Task:
Pictures stay out. Extract the lines below from the first one through the line with "pyautogui.moveTo(838, 388)", both included.

Material shown:
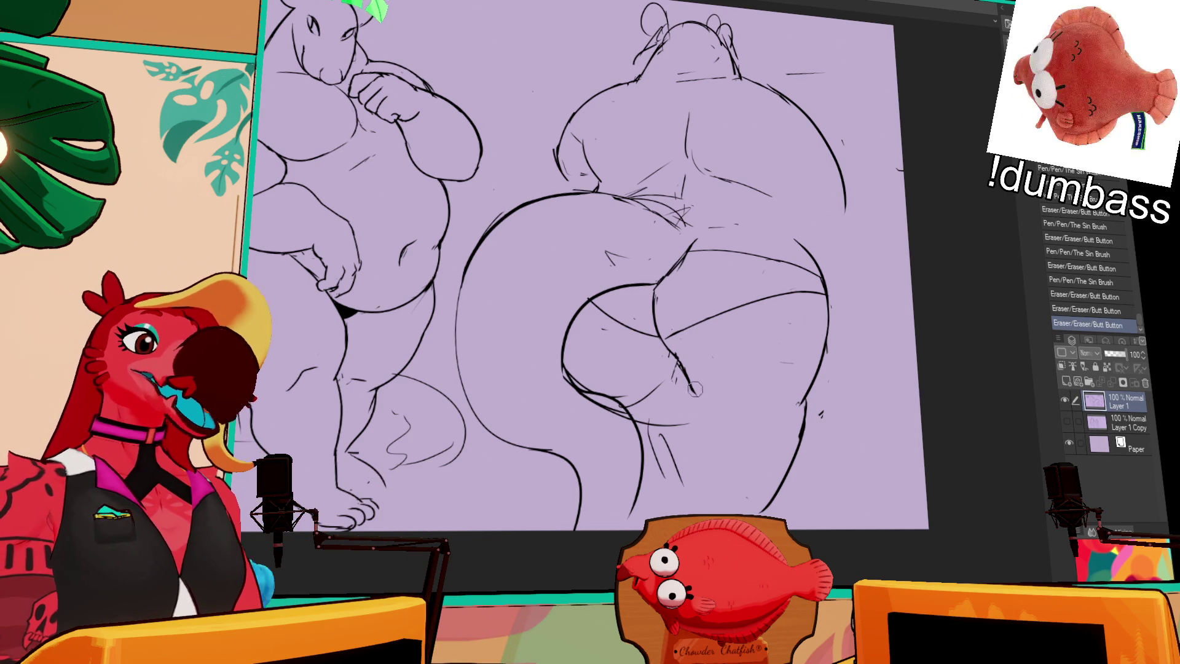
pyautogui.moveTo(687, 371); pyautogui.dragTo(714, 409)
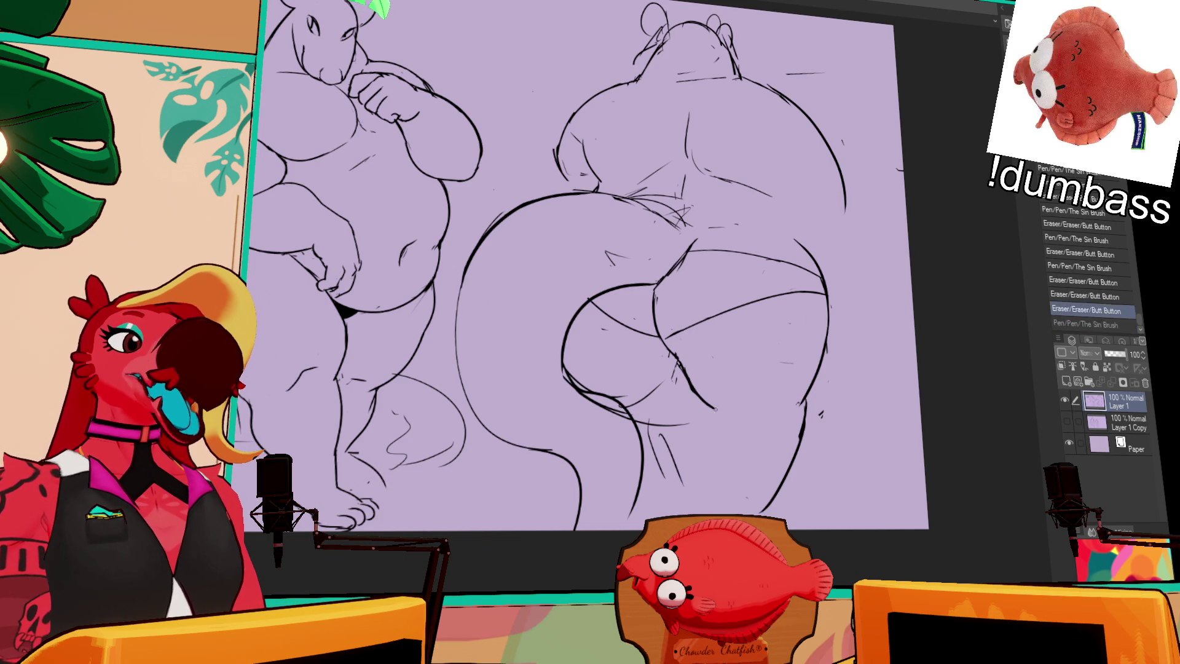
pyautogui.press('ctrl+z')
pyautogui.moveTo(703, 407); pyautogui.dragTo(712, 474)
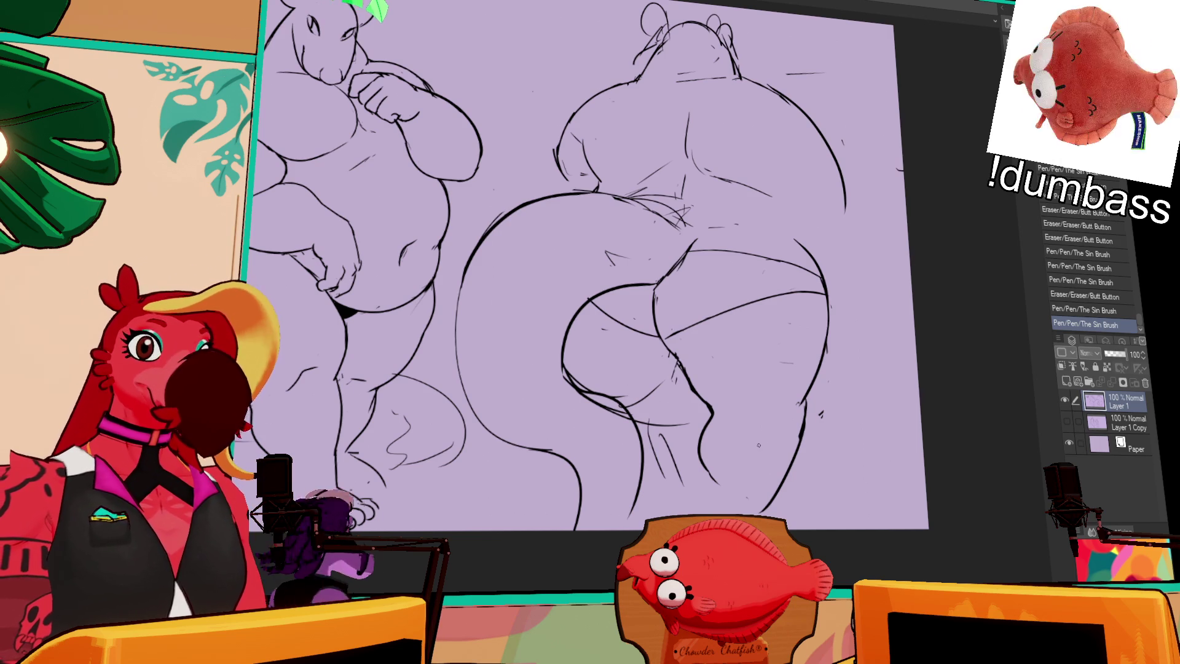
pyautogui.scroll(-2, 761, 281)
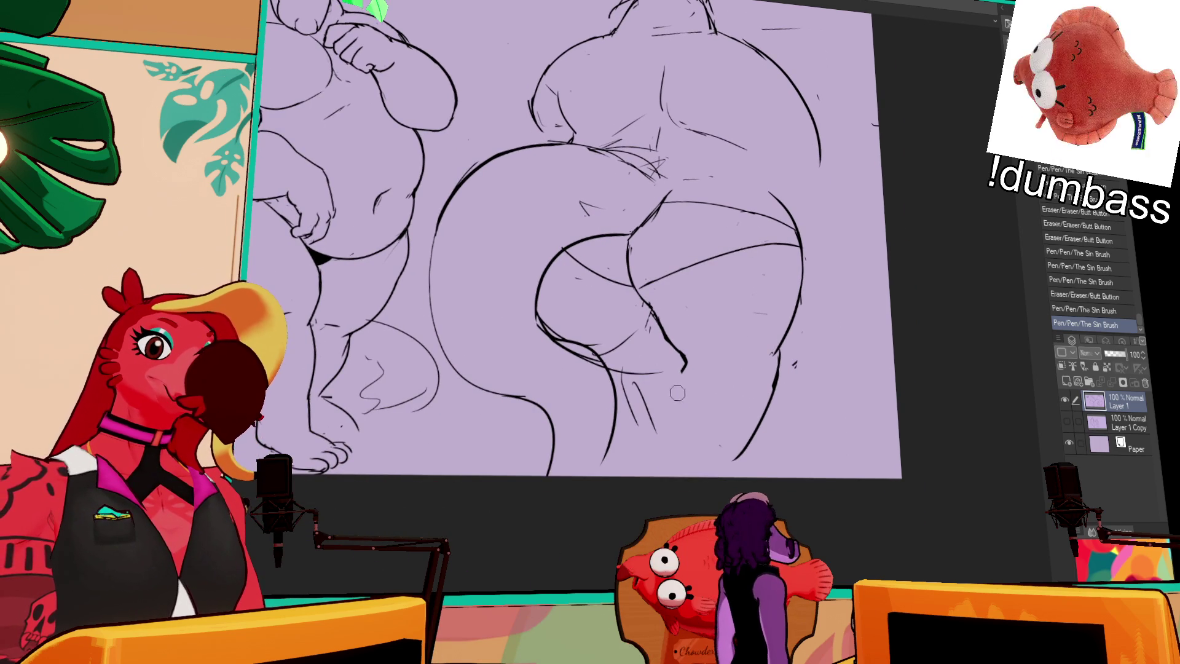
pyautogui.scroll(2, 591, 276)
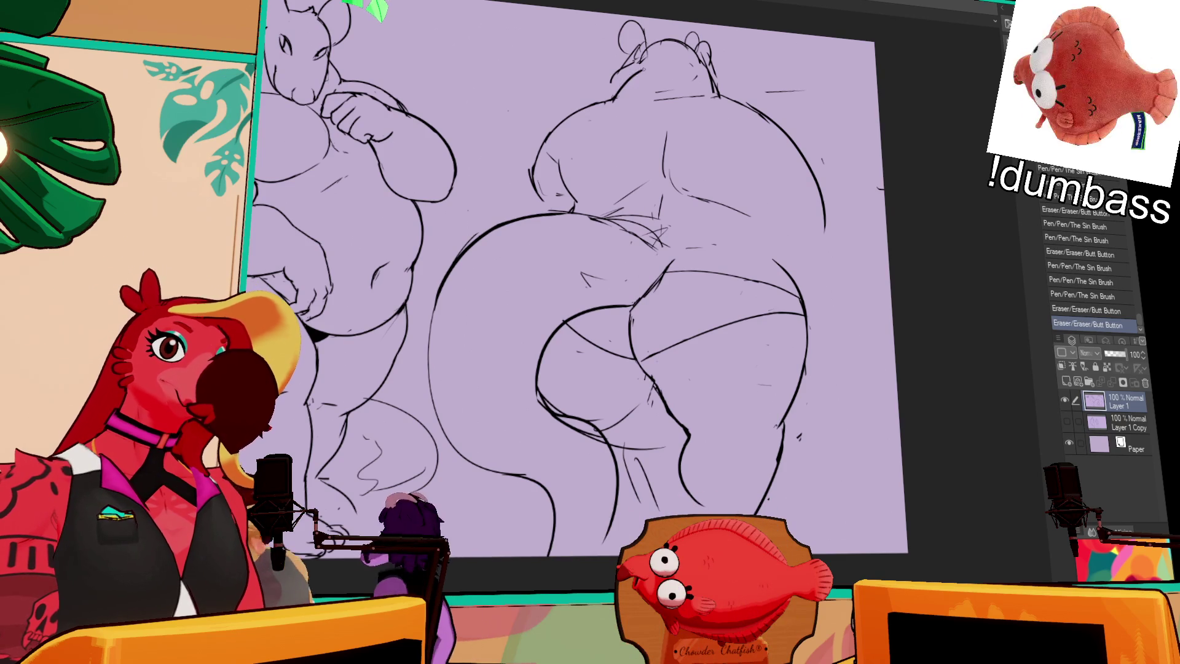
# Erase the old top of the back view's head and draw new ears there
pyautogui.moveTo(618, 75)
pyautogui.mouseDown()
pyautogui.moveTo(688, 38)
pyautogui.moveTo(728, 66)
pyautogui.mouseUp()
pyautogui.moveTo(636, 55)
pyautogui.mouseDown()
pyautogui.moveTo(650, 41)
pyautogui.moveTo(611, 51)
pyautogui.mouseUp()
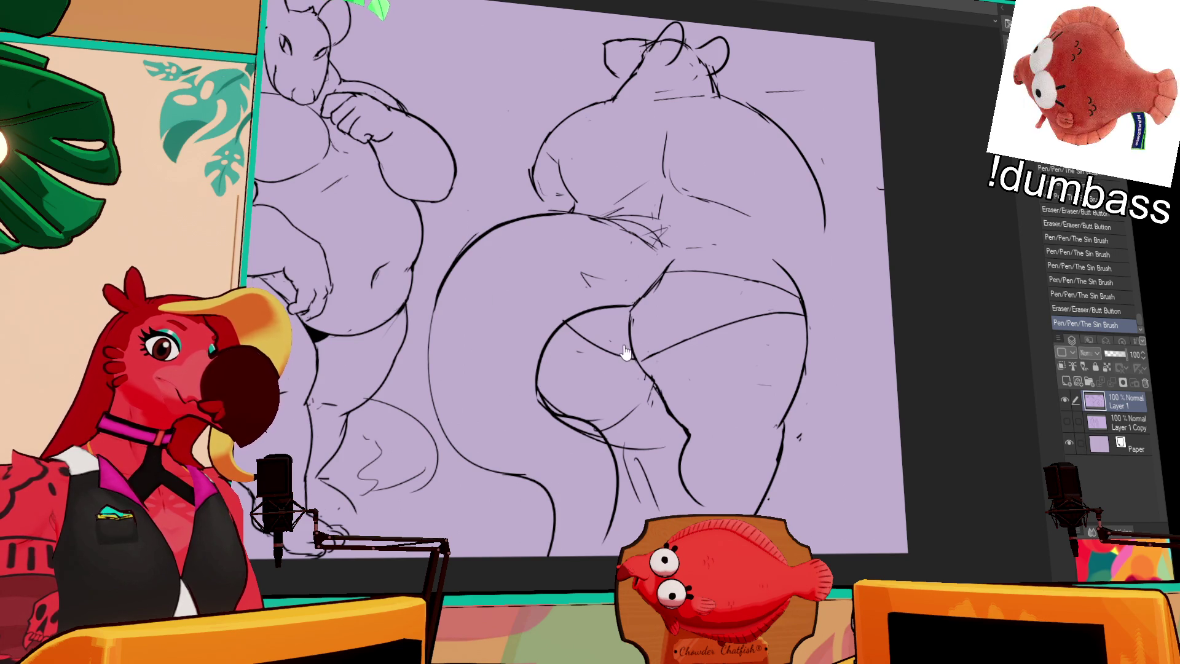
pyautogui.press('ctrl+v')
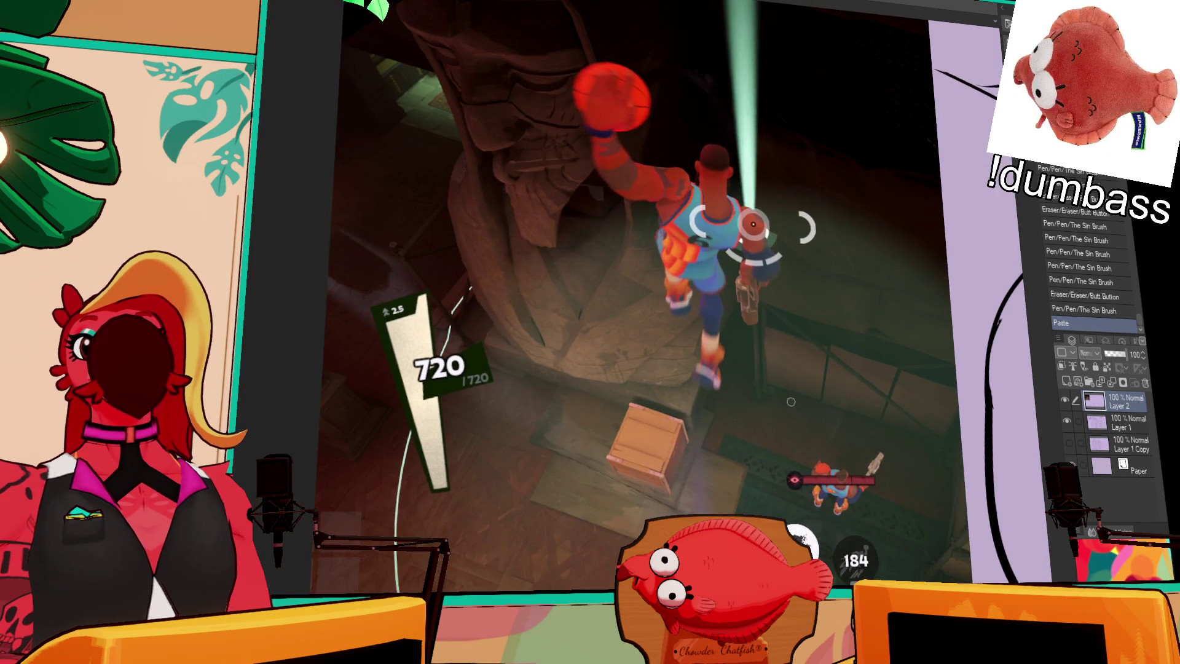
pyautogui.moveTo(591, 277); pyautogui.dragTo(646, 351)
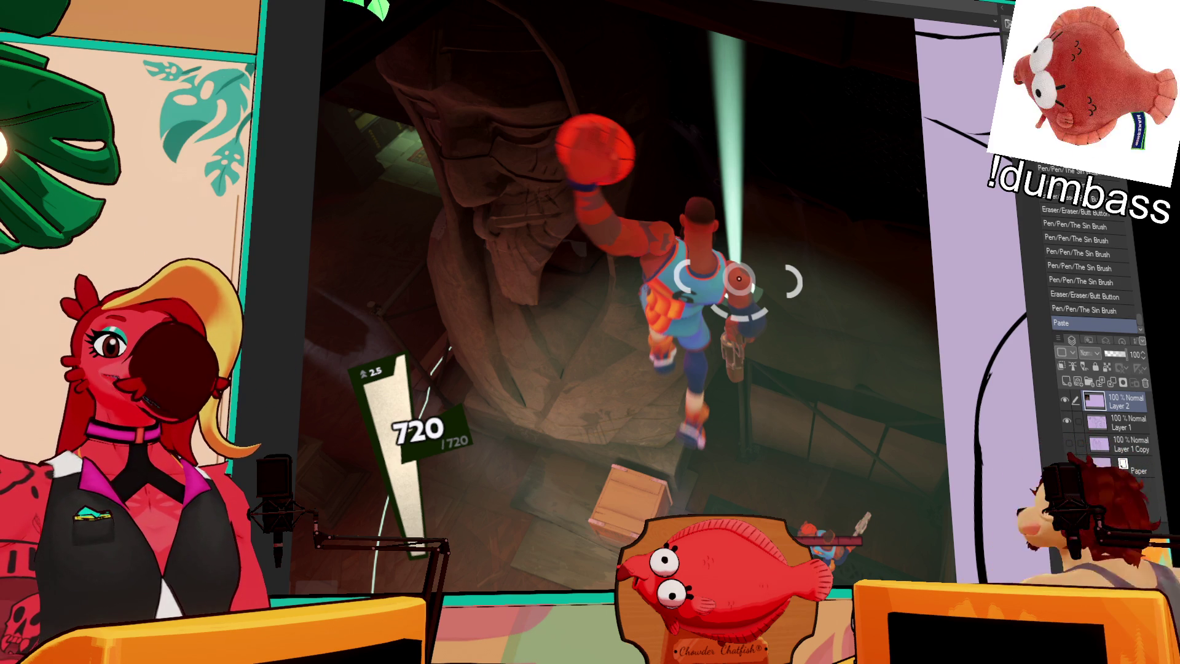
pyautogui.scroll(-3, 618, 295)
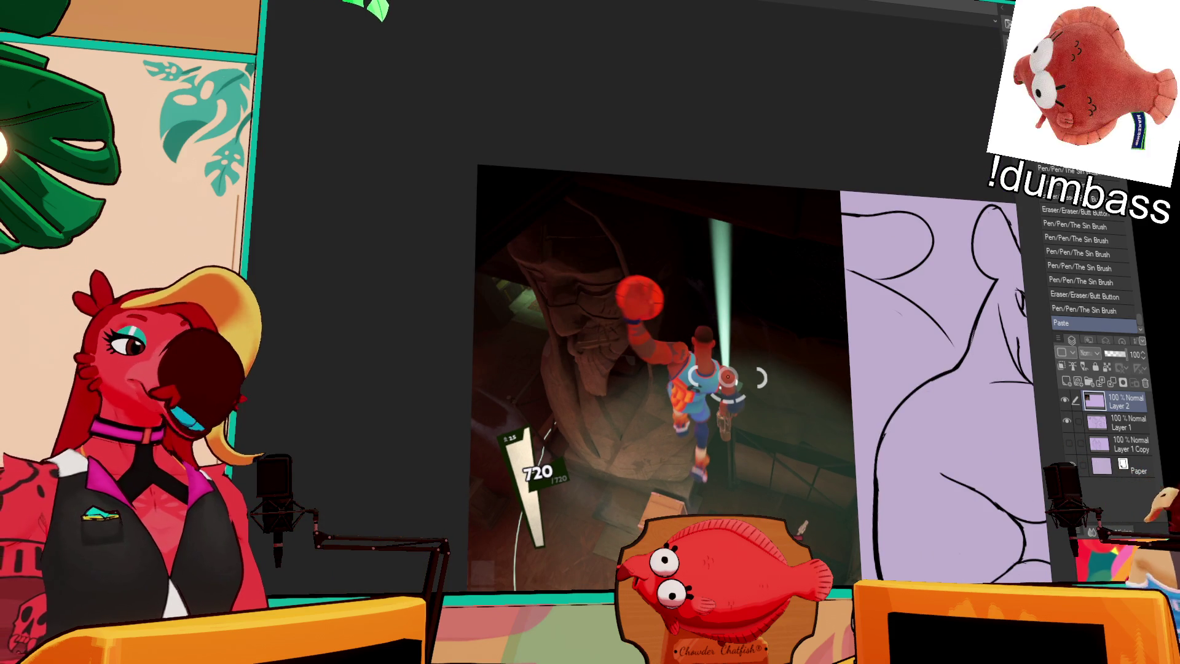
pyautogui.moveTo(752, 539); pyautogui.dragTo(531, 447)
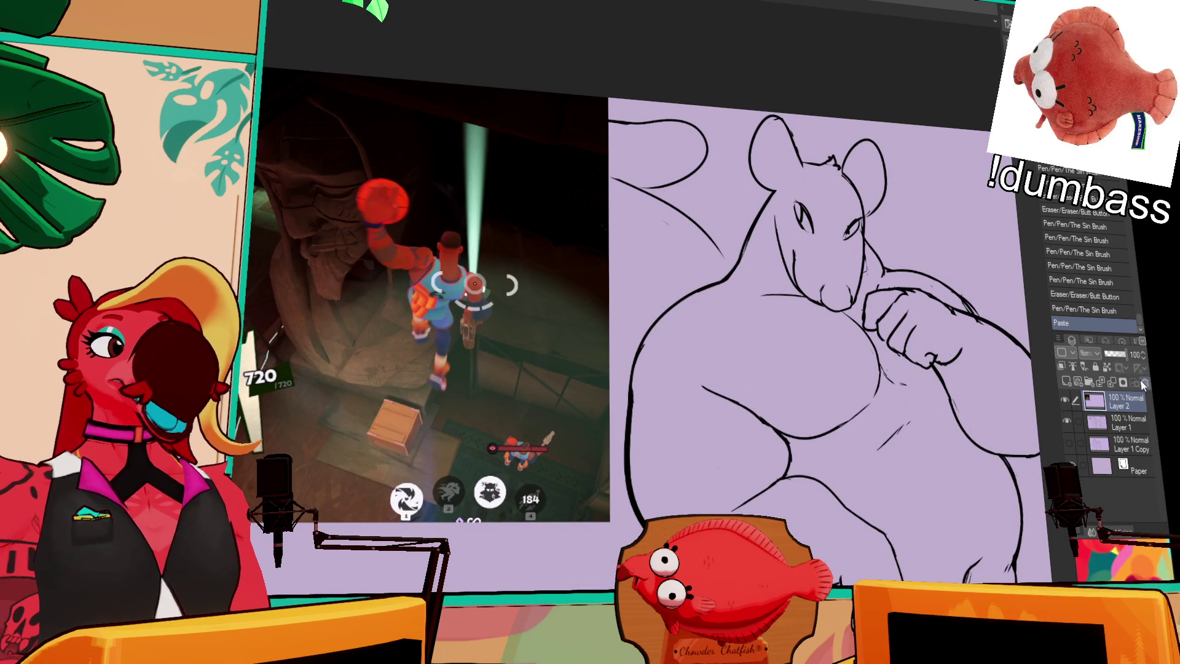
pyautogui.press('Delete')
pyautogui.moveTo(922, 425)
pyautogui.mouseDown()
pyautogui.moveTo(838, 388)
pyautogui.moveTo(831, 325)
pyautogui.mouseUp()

Result of this exercise:
pyautogui.moveTo(687, 371); pyautogui.dragTo(714, 409)
pyautogui.press('ctrl+z')
pyautogui.moveTo(703, 407); pyautogui.dragTo(712, 474)
pyautogui.scroll(-2, 761, 281)
pyautogui.scroll(2, 591, 276)
# Erase the old top of the back view's head and draw new ears there
pyautogui.moveTo(618, 75)
pyautogui.mouseDown()
pyautogui.moveTo(688, 38)
pyautogui.moveTo(728, 66)
pyautogui.mouseUp()
pyautogui.moveTo(636, 55)
pyautogui.mouseDown()
pyautogui.moveTo(650, 41)
pyautogui.moveTo(611, 51)
pyautogui.mouseUp()
pyautogui.press('ctrl+v')
pyautogui.moveTo(591, 277); pyautogui.dragTo(646, 351)
pyautogui.scroll(-3, 618, 295)
pyautogui.moveTo(752, 539); pyautogui.dragTo(531, 447)
pyautogui.press('Delete')
pyautogui.moveTo(922, 425)
pyautogui.mouseDown()
pyautogui.moveTo(838, 388)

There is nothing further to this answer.